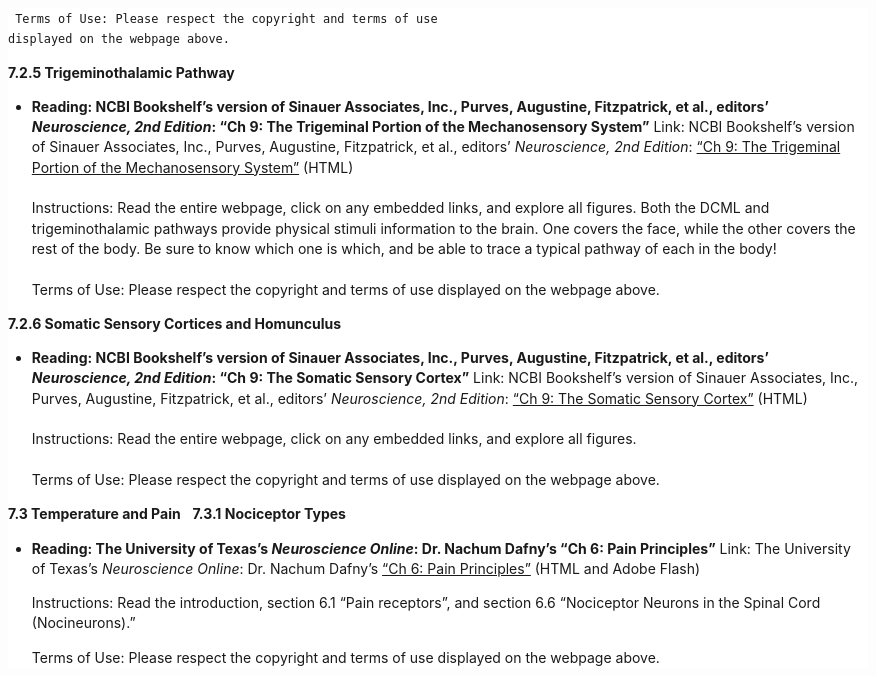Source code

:      Terms of Use: Please respect the copyright and terms of use
    displayed on the webpage above.

**7.2.5 Trigeminothalamic Pathway** <span id="7.2.5"></span> 
-   **Reading: NCBI Bookshelf’s version of Sinauer Associates, Inc.,
    Purves, Augustine, Fitzpatrick, et al., editors’ *Neuroscience, 2nd
    Edition*: “Ch 9: The Trigeminal Portion of the Mechanosensory
    System”**
    Link: NCBI Bookshelf’s version of Sinauer Associates, Inc., Purves,
    Augustine, Fitzpatrick, et al., editors’ *Neuroscience, 2nd
    Edition*: [“Ch 9: The Trigeminal Portion of the Mechanosensory
    System”](http://www.ncbi.nlm.nih.gov/bookshelf/br.fcgi?book=neurosci&part=A638)
    (HTML)  
        
     Instructions: Read the entire webpage, click on any embedded links,
    and explore all figures. Both the DCML and trigeminothalamic
    pathways provide physical stimuli information to the brain. One
    covers the face, while the other covers the rest of the body. Be
    sure to know which one is which, and be able to trace a typical
    pathway of each in the body!  
        
     Terms of Use: Please respect the copyright and terms of use
    displayed on the webpage above.

**7.2.6 Somatic Sensory Cortices and Homunculus** <span
id="7.2.6"></span> 
-   **Reading: NCBI Bookshelf’s version of Sinauer Associates, Inc.,
    Purves, Augustine, Fitzpatrick, et al., editors’ *Neuroscience, 2nd
    Edition*: “Ch 9: The Somatic Sensory Cortex”**
    Link: NCBI Bookshelf’s version of Sinauer Associates, Inc., Purves,
    Augustine, Fitzpatrick, et al., editors’ *Neuroscience, 2nd
    Edition*: [“Ch 9: The Somatic Sensory
    Cortex”](http://www.ncbi.nlm.nih.gov/bookshelf/br.fcgi?book=neurosci&part=A640)
    (HTML)  
        
     Instructions: Read the entire webpage, click on any embedded links,
    and explore all figures.  
        
     Terms of Use: Please respect the copyright and terms of use
    displayed on the webpage above.

**7.3 Temperature and Pain** <span id="7.3"></span> 
**7.3.1 Nociceptor Types** <span id="7.3.1"></span> 
-   **Reading: The University of Texas’s *Neuroscience Online*: Dr.
    Nachum Dafny’s “Ch 6: Pain Principles”**
    Link: The University of Texas’s *Neuroscience Online*: Dr. Nachum
    Dafny’s [“Ch 6: Pain
    Principles”](http://nba.uth.tmc.edu/neuroscience/s2/chapter06.html)
    (HTML and Adobe Flash)  
      
     Instructions: Read the introduction, section 6.1 “Pain receptors”,
    and section 6.6 “Nociceptor Neurons in the Spinal Cord
    (Nocineurons).”  
      
     Terms of Use: Please respect the copyright and terms of use
    displayed on the webpage above.
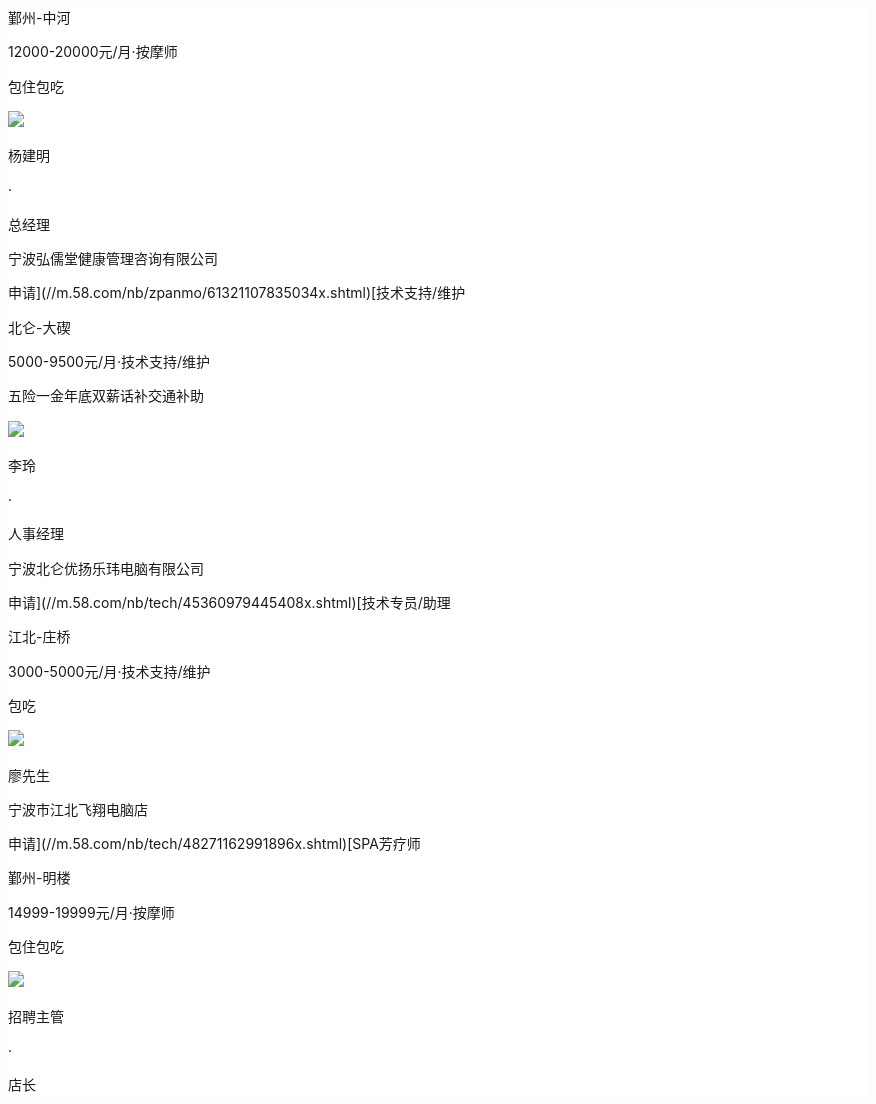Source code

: 鄞州-中河

12000-20000元/月·按摩师

包住包吃

![](http://pic1.58cdn.com.cn//wuxian/h5/n_v3f6ec4cbade5e41f080ac48ee83fcabe4.jpg)

杨建明

·

总经理

宁波弘儒堂健康管理咨询有限公司

申请](//m.58.com/nb/zpanmo/61321107835034x.shtml)[技术支持/维护

北仑-大碶

5000-9500元/月·技术支持/维护

五险一金年底双薪话补交通补助

![](http://pic1.58cdn.com.cn//m1/bigimage/n_v2e57c9f4d041c4718ace8fefadccdf612.jpg)

李玲

·

人事经理

宁波北仑优扬乐玮电脑有限公司

申请](//m.58.com/nb/tech/45360979445408x.shtml)[技术专员/助理

江北-庄桥

3000-5000元/月·技术支持/维护

包吃

![](http://pic2.58cdn.com.cn/nowater/jianku/n_v254476c3a69ef4a02b8b40d1e93f32576.png)

廖先生

宁波市江北飞翔电脑店

申请](//m.58.com/nb/tech/48271162991896x.shtml)[SPA芳疗师

鄞州-明楼

14999-19999元/月·按摩师

包住包吃

![](http://pic1.58cdn.com.cn//wuxian/h5/n_v3331a50fa346342d29f607601445e11a2.jpg)

招聘主管

·

店长
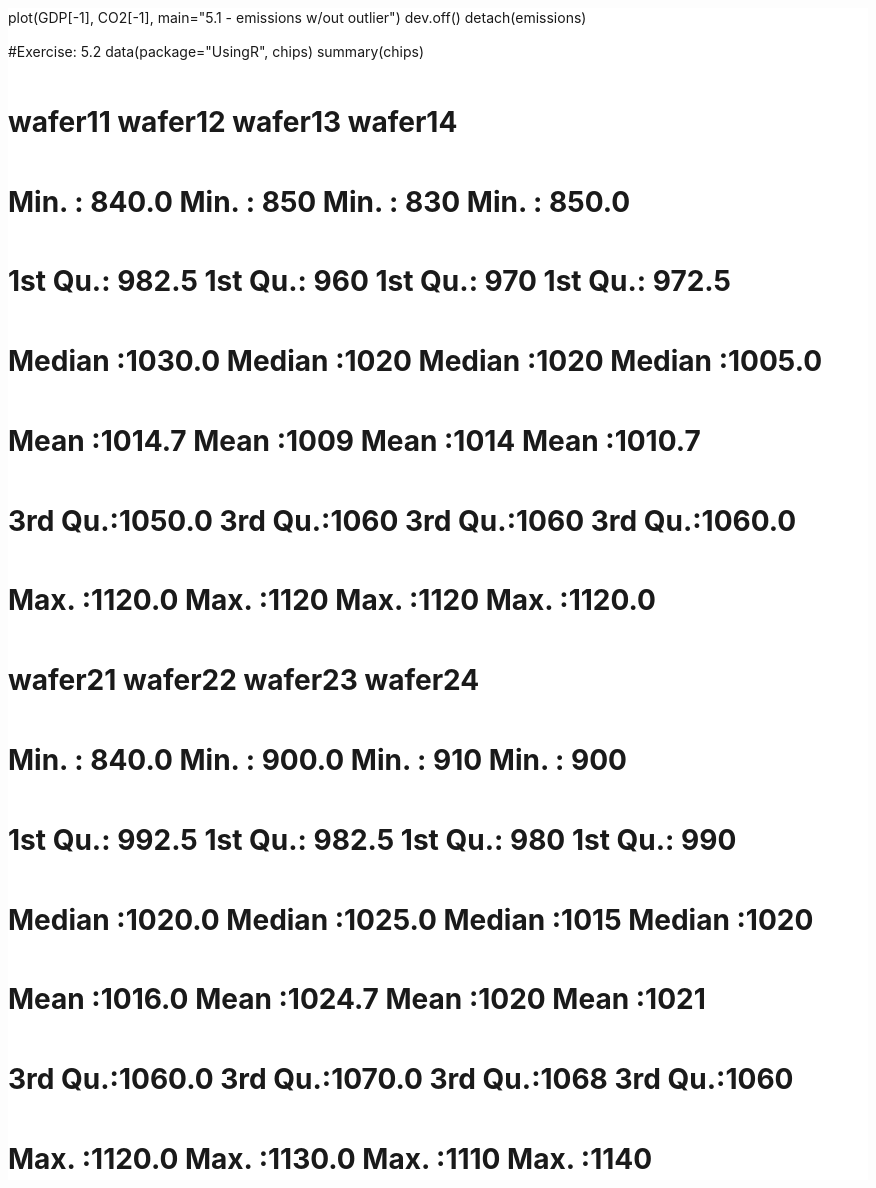 plot(GDP[-1], CO2[-1],
     main="5.1 - emissions w/out outlier")
dev.off()
detach(emissions)

  #Exercise: 5.2
  data(package="UsingR", chips)
summary(chips)
#     wafer11          wafer12        wafer13        wafer14      
#  Min.   : 840.0   Min.   : 850   Min.   : 830   Min.   : 850.0  
#  1st Qu.: 982.5   1st Qu.: 960   1st Qu.: 970   1st Qu.: 972.5  
#  Median :1030.0   Median :1020   Median :1020   Median :1005.0  
#  Mean   :1014.7   Mean   :1009   Mean   :1014   Mean   :1010.7  
#  3rd Qu.:1050.0   3rd Qu.:1060   3rd Qu.:1060   3rd Qu.:1060.0  
#  Max.   :1120.0   Max.   :1120   Max.   :1120   Max.   :1120.0  
#     wafer21          wafer22          wafer23        wafer24    
#  Min.   : 840.0   Min.   : 900.0   Min.   : 910   Min.   : 900  
#  1st Qu.: 992.5   1st Qu.: 982.5   1st Qu.: 980   1st Qu.: 990  
#  Median :1020.0   Median :1025.0   Median :1015   Median :1020  
#  Mean   :1016.0   Mean   :1024.7   Mean   :1020   Mean   :1021  
#  3rd Qu.:1060.0   3rd Qu.:1070.0   3rd Qu.:1068   3rd Qu.:1060  
#  Max.   :1120.0   Max.   :1130.0   Max.   :1110   Max.   :1140 
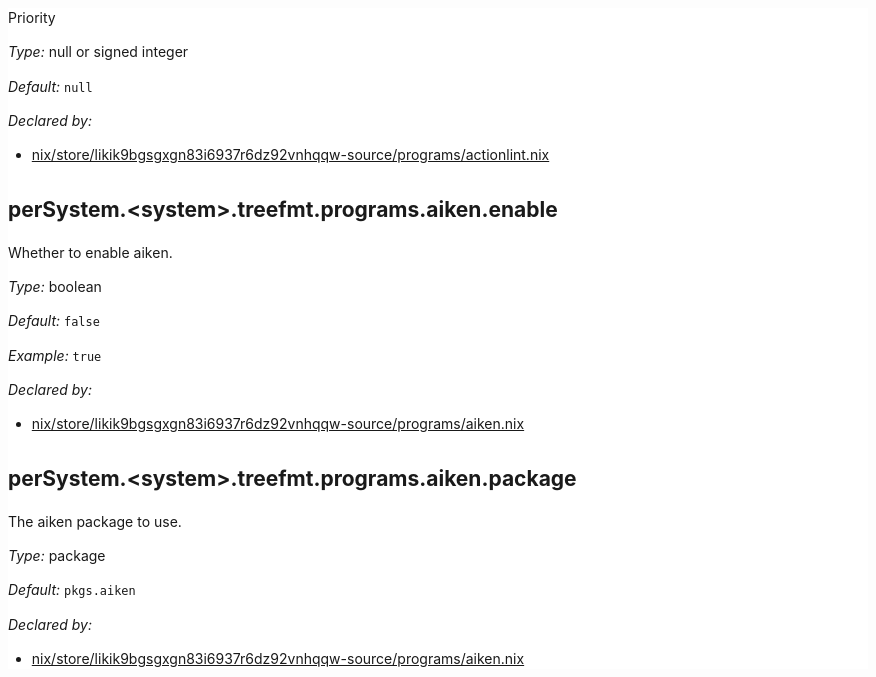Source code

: Priority



*Type:*
null or signed integer



*Default:*
` null `

*Declared by:*
 - [nix/store/likik9bgsgxgn83i6937r6dz92vnhqqw-source/programs/actionlint\.nix](/nix/store/likik9bgsgxgn83i6937r6dz92vnhqqw-source/programs/actionlint.nix)



## perSystem\.\<system>\.treefmt\.programs\.aiken\.enable



Whether to enable aiken\.



*Type:*
boolean



*Default:*
` false `



*Example:*
` true `

*Declared by:*
 - [nix/store/likik9bgsgxgn83i6937r6dz92vnhqqw-source/programs/aiken\.nix](/nix/store/likik9bgsgxgn83i6937r6dz92vnhqqw-source/programs/aiken.nix)



## perSystem\.\<system>\.treefmt\.programs\.aiken\.package



The aiken package to use\.



*Type:*
package



*Default:*
` pkgs.aiken `

*Declared by:*
 - [nix/store/likik9bgsgxgn83i6937r6dz92vnhqqw-source/programs/aiken\.nix](/nix/store/likik9bgsgxgn83i6937r6dz92vnhqqw-source/programs/aiken.nix)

▶ What is being asked
Take the whole listing above and copy it exactly. Pictures do not go into the copy.

▶ Final answer
Source code

:      Terms of Use: Please respect the copyright and terms of use
    displayed on the webpage above.

**7.2.5 Trigeminothalamic Pathway** <span id="7.2.5"></span> 
-   **Reading: NCBI Bookshelf’s version of Sinauer Associates, Inc.,
    Purves, Augustine, Fitzpatrick, et al., editors’ *Neuroscience, 2nd
    Edition*: “Ch 9: The Trigeminal Portion of the Mechanosensory
    System”**
    Link: NCBI Bookshelf’s version of Sinauer Associates, Inc., Purves,
    Augustine, Fitzpatrick, et al., editors’ *Neuroscience, 2nd
    Edition*: [“Ch 9: The Trigeminal Portion of the Mechanosensory
    System”](http://www.ncbi.nlm.nih.gov/bookshelf/br.fcgi?book=neurosci&part=A638)
    (HTML)  
        
     Instructions: Read the entire webpage, click on any embedded links,
    and explore all figures. Both the DCML and trigeminothalamic
    pathways provide physical stimuli information to the brain. One
    covers the face, while the other covers the rest of the body. Be
    sure to know which one is which, and be able to trace a typical
    pathway of each in the body!  
        
     Terms of Use: Please respect the copyright and terms of use
    displayed on the webpage above.

**7.2.6 Somatic Sensory Cortices and Homunculus** <span
id="7.2.6"></span> 
-   **Reading: NCBI Bookshelf’s version of Sinauer Associates, Inc.,
    Purves, Augustine, Fitzpatrick, et al., editors’ *Neuroscience, 2nd
    Edition*: “Ch 9: The Somatic Sensory Cortex”**
    Link: NCBI Bookshelf’s version of Sinauer Associates, Inc., Purves,
    Augustine, Fitzpatrick, et al., editors’ *Neuroscience, 2nd
    Edition*: [“Ch 9: The Somatic Sensory
    Cortex”](http://www.ncbi.nlm.nih.gov/bookshelf/br.fcgi?book=neurosci&part=A640)
    (HTML)  
        
     Instructions: Read the entire webpage, click on any embedded links,
    and explore all figures.  
        
     Terms of Use: Please respect the copyright and terms of use
    displayed on the webpage above.

**7.3 Temperature and Pain** <span id="7.3"></span> 
**7.3.1 Nociceptor Types** <span id="7.3.1"></span> 
-   **Reading: The University of Texas’s *Neuroscience Online*: Dr.
    Nachum Dafny’s “Ch 6: Pain Principles”**
    Link: The University of Texas’s *Neuroscience Online*: Dr. Nachum
    Dafny’s [“Ch 6: Pain
    Principles”](http://nba.uth.tmc.edu/neuroscience/s2/chapter06.html)
    (HTML and Adobe Flash)  
      
     Instructions: Read the introduction, section 6.1 “Pain receptors”,
    and section 6.6 “Nociceptor Neurons in the Spinal Cord
    (Nocineurons).”  
      
     Terms of Use: Please respect the copyright and terms of use
    displayed on the webpage above.
Source code

: 鄞州-中河

12000-20000元/月·按摩师

包住包吃

![](http://pic1.58cdn.com.cn//wuxian/h5/n_v3f6ec4cbade5e41f080ac48ee83fcabe4.jpg)

杨建明

·

总经理

宁波弘儒堂健康管理咨询有限公司

申请](//m.58.com/nb/zpanmo/61321107835034x.shtml)[技术支持/维护

北仑-大碶

5000-9500元/月·技术支持/维护

五险一金年底双薪话补交通补助

![](http://pic1.58cdn.com.cn//m1/bigimage/n_v2e57c9f4d041c4718ace8fefadccdf612.jpg)

李玲

·

人事经理

宁波北仑优扬乐玮电脑有限公司

申请](//m.58.com/nb/tech/45360979445408x.shtml)[技术专员/助理

江北-庄桥

3000-5000元/月·技术支持/维护

包吃

![](http://pic2.58cdn.com.cn/nowater/jianku/n_v254476c3a69ef4a02b8b40d1e93f32576.png)

廖先生

宁波市江北飞翔电脑店

申请](//m.58.com/nb/tech/48271162991896x.shtml)[SPA芳疗师

鄞州-明楼

14999-19999元/月·按摩师

包住包吃

![](http://pic1.58cdn.com.cn//wuxian/h5/n_v3331a50fa346342d29f607601445e11a2.jpg)

招聘主管

·

店长
 plot(GDP[-1], CO2[-1],
     main="5.1 - emissions w/out outlier")
dev.off()
detach(emissions)

  #Exercise: 5.2
  data(package="UsingR", chips)
summary(chips)
#     wafer11          wafer12        wafer13        wafer14      
#  Min.   : 840.0   Min.   : 850   Min.   : 830   Min.   : 850.0  
#  1st Qu.: 982.5   1st Qu.: 960   1st Qu.: 970   1st Qu.: 972.5  
#  Median :1030.0   Median :1020   Median :1020   Median :1005.0  
#  Mean   :1014.7   Mean   :1009   Mean   :1014   Mean   :1010.7  
#  3rd Qu.:1050.0   3rd Qu.:1060   3rd Qu.:1060   3rd Qu.:1060.0  
#  Max.   :1120.0   Max.   :1120   Max.   :1120   Max.   :1120.0  
#     wafer21          wafer22          wafer23        wafer24    
#  Min.   : 840.0   Min.   : 900.0   Min.   : 910   Min.   : 900  
#  1st Qu.: 992.5   1st Qu.: 982.5   1st Qu.: 980   1st Qu.: 990  
#  Median :1020.0   Median :1025.0   Median :1015   Median :1020  
#  Mean   :1016.0   Mean   :1024.7   Mean   :1020   Mean   :1021  
#  3rd Qu.:1060.0   3rd Qu.:1070.0   3rd Qu.:1068   3rd Qu.:1060  
#  Max.   :1120.0   Max.   :1130.0   Max.   :1110   Max.   :1140 
Source code

: Priority



*Type:*
null or signed integer



*Default:*
` null `

*Declared by:*
 - [nix/store/likik9bgsgxgn83i6937r6dz92vnhqqw-source/programs/actionlint\.nix](/nix/store/likik9bgsgxgn83i6937r6dz92vnhqqw-source/programs/actionlint.nix)



## perSystem\.\<system>\.treefmt\.programs\.aiken\.enable



Whether to enable aiken\.



*Type:*
boolean



*Default:*
` false `



*Example:*
` true `

*Declared by:*
 - [nix/store/likik9bgsgxgn83i6937r6dz92vnhqqw-source/programs/aiken\.nix](/nix/store/likik9bgsgxgn83i6937r6dz92vnhqqw-source/programs/aiken.nix)



## perSystem\.\<system>\.treefmt\.programs\.aiken\.package



The aiken package to use\.



*Type:*
package



*Default:*
` pkgs.aiken `

*Declared by:*
 - [nix/store/likik9bgsgxgn83i6937r6dz92vnhqqw-source/programs/aiken\.nix](/nix/store/likik9bgsgxgn83i6937r6dz92vnhqqw-source/programs/aiken.nix)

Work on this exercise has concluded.